In a new study of pancreatic cancer cells, a team of investigators led by scientists at the Dana Farber Cancer Institute identified three prototypical RNA-expression states and uncovered differences in their susceptibility to various cancer drugs. They also discovered that altering the tumor microenvironment can drive tumor cells from one state to another, potentially offering a way to make them more susceptible to a particular drug.
Findings from the new study—published recently in Cell through an article titled, “Microenvironment drives cell state, plasticity, and drug response in pancreatic cancer“— examines whether a cell trait-like RNA expression patterns influence drug responses and can be used to identify treatments for a tumor might be susceptible to.
“What we show in this paper is that cancer cell state is plastic in response to the microenvironment and has a dramatic impact on drug sensitivity. This opens new frontiers for thinking about drug development and how to select drugs for individual patients,” noted co-senior study investigator Alex Shalek, PhD, a core member of the Institute for Medical Engineering and Science (IMES) at MIT, an associate professor of chemistry, and an extramural member of MIT’s Koch Institute for Integrative Cancer Research.
Sequencing a cell’s genome can reveal cancer-linked mutations, but identifying these mutations doesn’t always provide information that can be acted upon to treat a particular tumor. To generate additional data that could be used to help choose more targeted treatments, Shalek, and other researchers have turned to single-cell RNA-sequencing, which reveals the genes that are being expressed by each cell at a moment in time.
“There are plenty of situations where the genetics are incredibly important, where you can develop these very precise drugs that target mutations or translocations,” explained study co-author Andrew Navia, a graduate student at MIT. “But in many instances, mutations alone don’t give you an effective way to target cancer cells relative to healthy ones.”
The researchers analyzed cells from pancreatic ductal adenocarcinoma (PDAC) in this study. There are very few targeted drugs available to treat pancreatic tumors, so most patients receive chemotherapy drugs that may be effective initially but often stop working as tumors become resistant. Using single-cell RNA-sequencing, the researchers analyzed about 25 metastatic tumor samples from pancreatic cancer patients.
Previous analyses of pancreatic tumor cell RNA have revealed two broad categories of cell states: basal-like, a more aggressive state, and classical. The researchers identified a third state that appears to be an intermediate between those two in the new study. The researchers say that cancer cells may pass through this state as they transition from classical to basal-like.
The researchers also found that the environment in which cancer cells are grown plays a key role in determining their state. This study grew matched “organoids,” or tiny cancer aggregates from each patient’s biopsy.
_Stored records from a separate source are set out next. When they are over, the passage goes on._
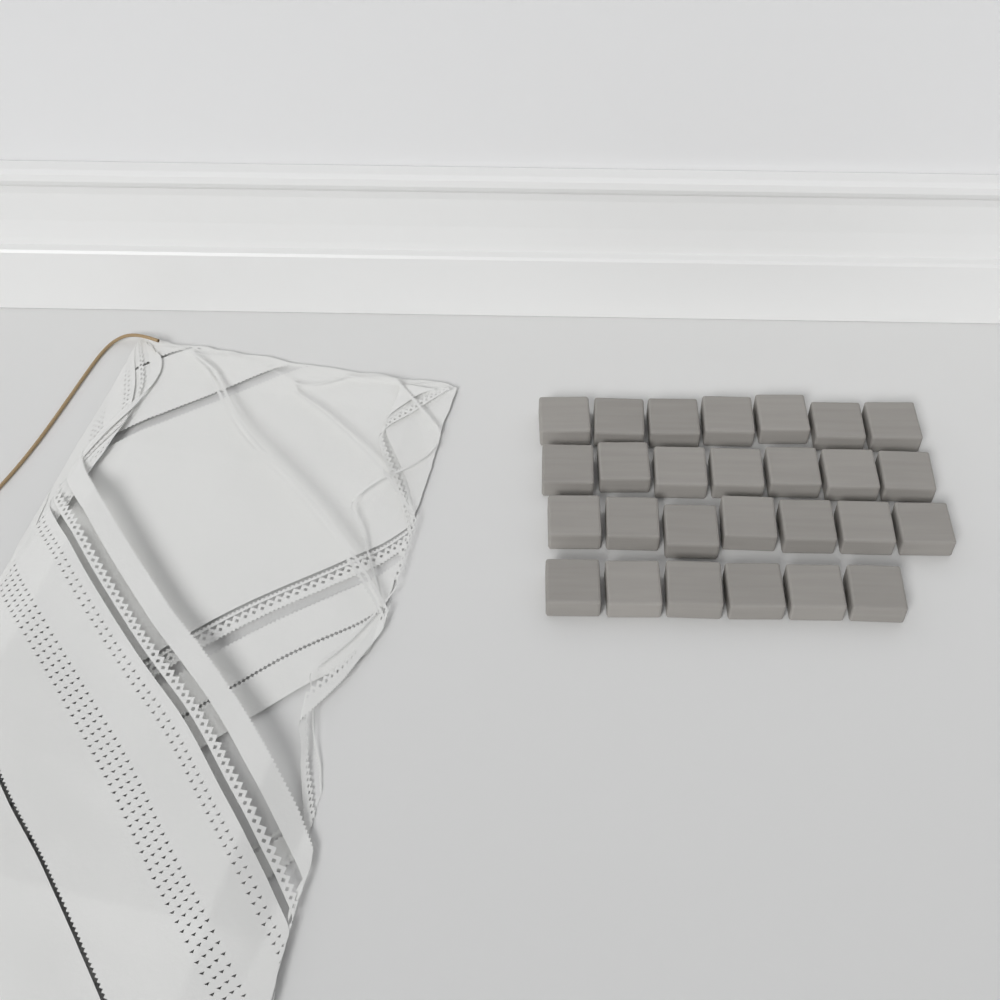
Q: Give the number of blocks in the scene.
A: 27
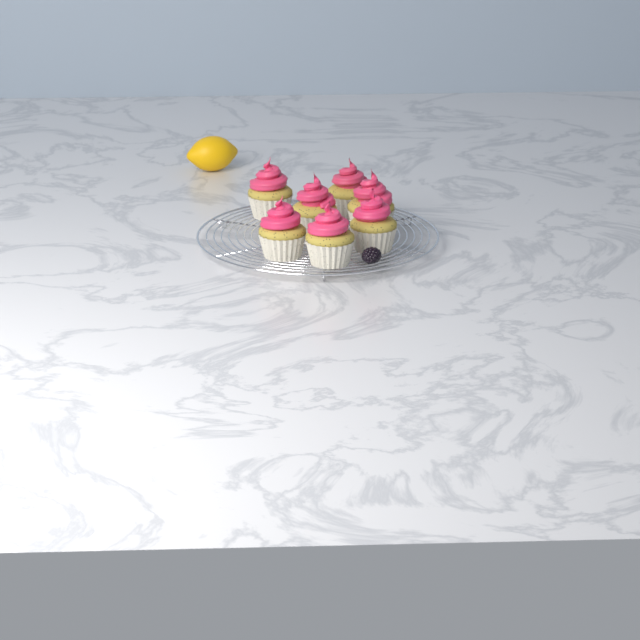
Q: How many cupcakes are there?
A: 7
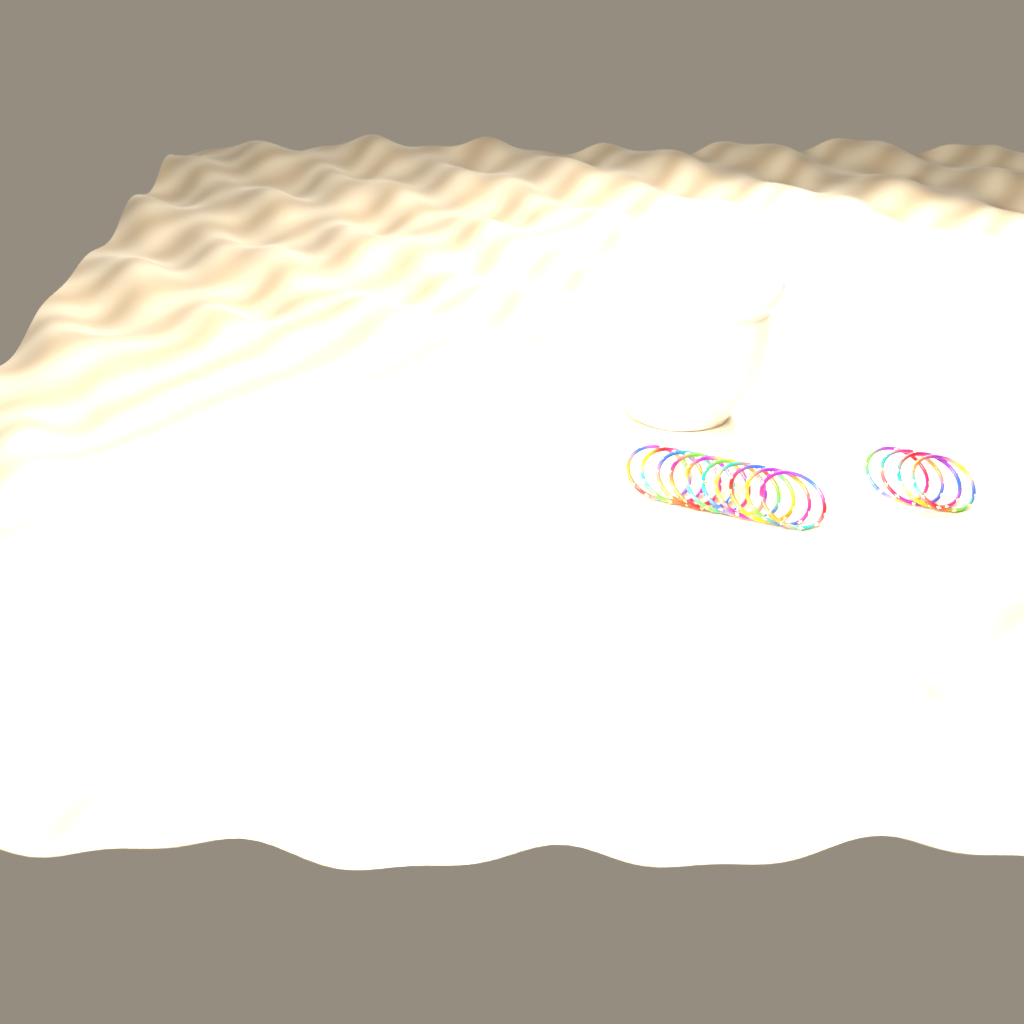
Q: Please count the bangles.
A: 14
Such organoids are often used in precision medicine pipelines to model tumors from individual patients, to help identify drugs that might be useful for those individuals.
When comparing each in vivo single-cell profile to the matched ex vivo organoid model, the researchers found that the organoids often exist in a different RNA state than cancer cells examined directly from the same patient. “We see the same DNA mutations in the original tumor and its model, but when we start to examine what they look like at the RNA level, we find that they’re very, very different,” Shalek remarked.
That suggests that the state of a tumor can be influenced by the conditions in which it’s grown rather than its genetics alone, he says. The researchers also found that they could drive cancer cells, even long-established cell line models, to switch between different states by changing their growth conditions. Treating cells with TGF-beta, for example, drives them to a more aggressive, basal-like state, while taking TGF-beta away leads the cells to revert to the classical state in a dish.
Cells in each of those states depend on different cell-signaling pathways to survive, so knowing the cell state is critical to selecting the right kind of drug to treat a particular tumor, the researchers say.
“When we started looking at drug sensitivity, it became evident that the same model pushed into a different state would respond very differently to a drug,” Navia stated. “These state-specific sensitivities become critical as we think about selecting drugs and avoiding resistance. If you don’t know the right state, you could pick the entirely wrong compound and try to target the wrong pathways. For example, if you don’t consider plasticity, the cancer may only respond temporarily until its cells change state.”
The findings suggest that further analyzing the interplay of genetics, cell state, and the tumor microenvironment could help researchers to develop new drugs that would effectively target individual patients’ tumors.
“We’re not erasing decades of understanding cancer as a genetic disease, but we’re certainly saying that we need to much better understand the intersection between genetics and state,” concluded study co-author Peter Winter, PhD, a postdoc at MIT. “Cell state absolutely has ties to the underlying sensitivity of certain models, and therefore patients and to specific drugs.”